Игорь рванул дверь и, не глядя, не узнавая тех, кто сидел в кабинете начальника, почти крикнул:
— Есть Гомельский!
— Что, — начальник вскочил, — где?
— Через два часа будет у Мишки на квартире.
Только теперь Игорь смог разглядеть сидящих за столом людей. Это были Муштаков, Парамонов, Серебровский.
— Садись, — приказал начальник. — Продолжай, — кивнул он Серебровскому.
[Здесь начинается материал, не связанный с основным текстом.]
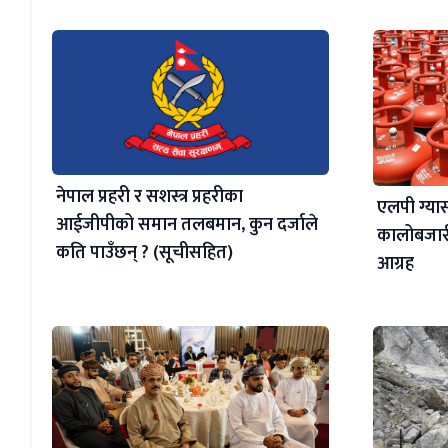
नेपाल प्रहरी र सशस्त्र प्रहरीका
एलपी ग्यास
आईजीपीको समान तलबमान, कुन दर्जाले
कालोबजारी
कति पाउँछन् ? (सूचीसहित)
आग्रह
— Из пивной Фомин, — Серебровский, чуть усмехнувшись, поглядел на Игоря, — поехал в Первый Казачий переулок, зашел в дом три, во дворе. Дальше мы его не повели, боялись расшифроваться, пробыл там минут десять и поехал к себе на Маросейку, адрес есть в деле. Один из сотрудников следил за ним, а другие остались в Казачьем. Проверкой установлено, что в доме три, квартира два, у некоей Силиной, гримерши Еврейского театра, проживает заслуженный артист БССР Сахаровский Владимир Георгиевич, эвакуировавшийся из Минска и работающий во фронтовой актерской бригаде. После предъявления фотографии Гомельского домоуправу оказалось, что он и Сахаровский одно и то же лицо. В 18.30 Фомин вышел из дома и поехал на Миусскую. Там он встретился с Костровым, поговорили они минут десять и разошлись. Фомину удалось остановить машину-полуторку и уговорить шофера. Номер машины МА-17-47. Шофер допрошен. Фомин приехал в Казачий и пока находится там.